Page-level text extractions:
==*==
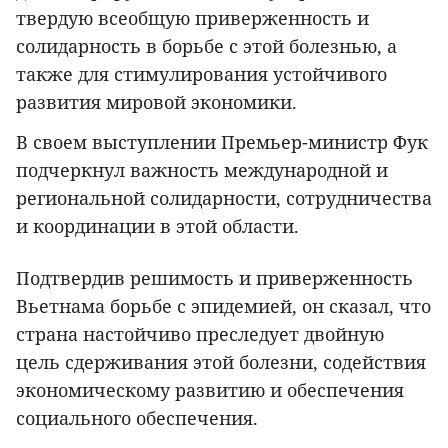
твердую всеобщую приверженность и
солидарность в борьбе с этой болезнью, а
также для стимулирования устойчивого
развития мировой экономики.
В своем выступлении Премьер-министр Фук
подчеркнул важность международной и
региональной солидарности, сотрудничества
и координации в этой области.
Подтвердив решимость и приверженность
Вьетнама борьбе с эпидемией, он сказал, что
страна настойчиво преследует двойную
цель сдерживания этой болезни, содействия
экономическому развитию и обеспечения
социального обеспечения.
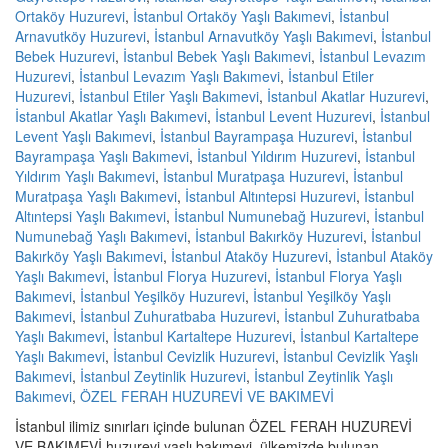
Ortaköy Huzurevi
,
İstanbul Ortaköy Yaşlı Bakımevi
,
İstanbul
Arnavutköy Huzurevi
,
İstanbul Arnavutköy Yaşlı Bakımevi
,
İstanbul
Bebek Huzurevi
,
İstanbul Bebek Yaşlı Bakımevi
,
İstanbul Levazım
Huzurevi
,
İstanbul Levazım Yaşlı Bakımevi
,
İstanbul Etiler
Huzurevi
,
İstanbul Etiler Yaşlı Bakımevi
,
İstanbul Akatlar Huzurevi
,
İstanbul Akatlar Yaşlı Bakımevi
,
İstanbul Levent Huzurevi
,
İstanbul
Levent Yaşlı Bakımevi
,
İstanbul Bayrampaşa Huzurevi
,
İstanbul
Bayrampaşa Yaşlı Bakımevi
,
İstanbul Yıldırım Huzurevi
,
İstanbul
Yıldırım Yaşlı Bakımevi
,
İstanbul Muratpaşa Huzurevi
,
İstanbul
Muratpaşa Yaşlı Bakımevi
,
İstanbul Altıntepsi Huzurevi
,
İstanbul
Altıntepsi Yaşlı Bakımevi
,
İstanbul Numunebağ Huzurevi
,
İstanbul
Numunebağ Yaşlı Bakımevi
,
İstanbul Bakırköy Huzurevi
,
İstanbul
Bakırköy Yaşlı Bakımevi
,
İstanbul Ataköy Huzurevi
,
İstanbul Ataköy
Yaşlı Bakımevi
,
İstanbul Florya Huzurevi
,
İstanbul Florya Yaşlı
Bakımevi
,
İstanbul Yeşilköy Huzurevi
,
İstanbul Yeşilköy Yaşlı
Bakımevi
,
İstanbul Zuhuratbaba Huzurevi
,
İstanbul Zuhuratbaba
Yaşlı Bakımevi
,
İstanbul Kartaltepe Huzurevi
,
İstanbul Kartaltepe
Yaşlı Bakımevi
,
İstanbul Cevizlik Huzurevi
,
İstanbul Cevizlik Yaşlı
Bakımevi
,
İstanbul Zeytinlik Huzurevi
,
İstanbul Zeytinlik Yaşlı
Bakımevi
,
ÖZEL FERAH HUZUREVİ VE BAKIMEVİ
İstanbul ilimiz sınırları içinde bulunan ÖZEL FERAH HUZUREVİ
VE BAKIMEVİ huzurevi yaşlı bakımevi, ülkemizde bulunan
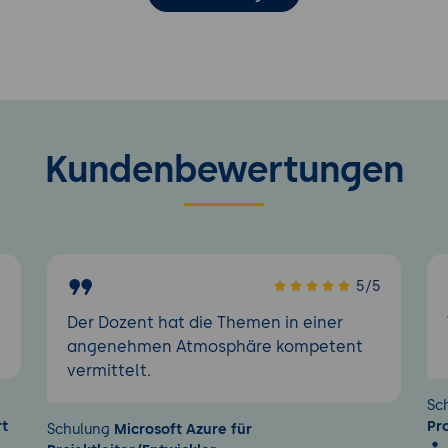
Kundenbewertungen
5
5/5
Der Dozent hat die Themen in einer
angenehmen Atmosphäre kompetent
vermittelt.
Sc
rt
Pr
Schulung
Microsoft Azure für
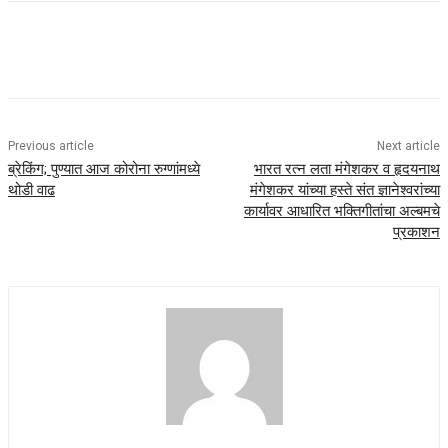
Previous article
Next article
ब्रेकिंग; पुण्यात आज कोरोना रुग्णांमध्ये
भारत रत्न लता मंगेशकर व हृदयनाथ
थोडी वाढ
मंगेशकर यांच्या हस्ते संत ज्ञानेश्वरांच्या
कार्यावर आधारित भक्तिगीतांचा अल्बमचे
प्रकाशन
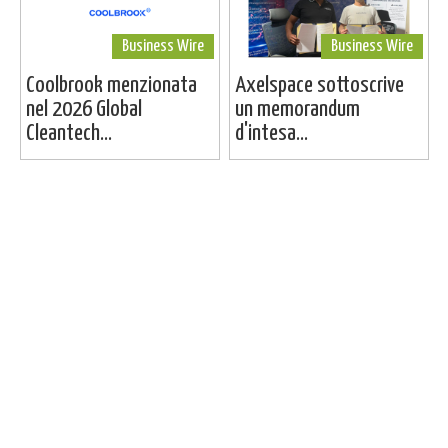
Business Wire
Business Wire
Coolbrook menzionata
Axelspace sottoscrive
nel 2026 Global
un memorandum
Cleantech...
d'intesa...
==*==
* Your goal: Your answer should hold every line of the entries that contains the string "Yıldırım".

* Task response:
İstanbul Yıldırım Huzurevi
Yıldırım Yaşlı Bakımevi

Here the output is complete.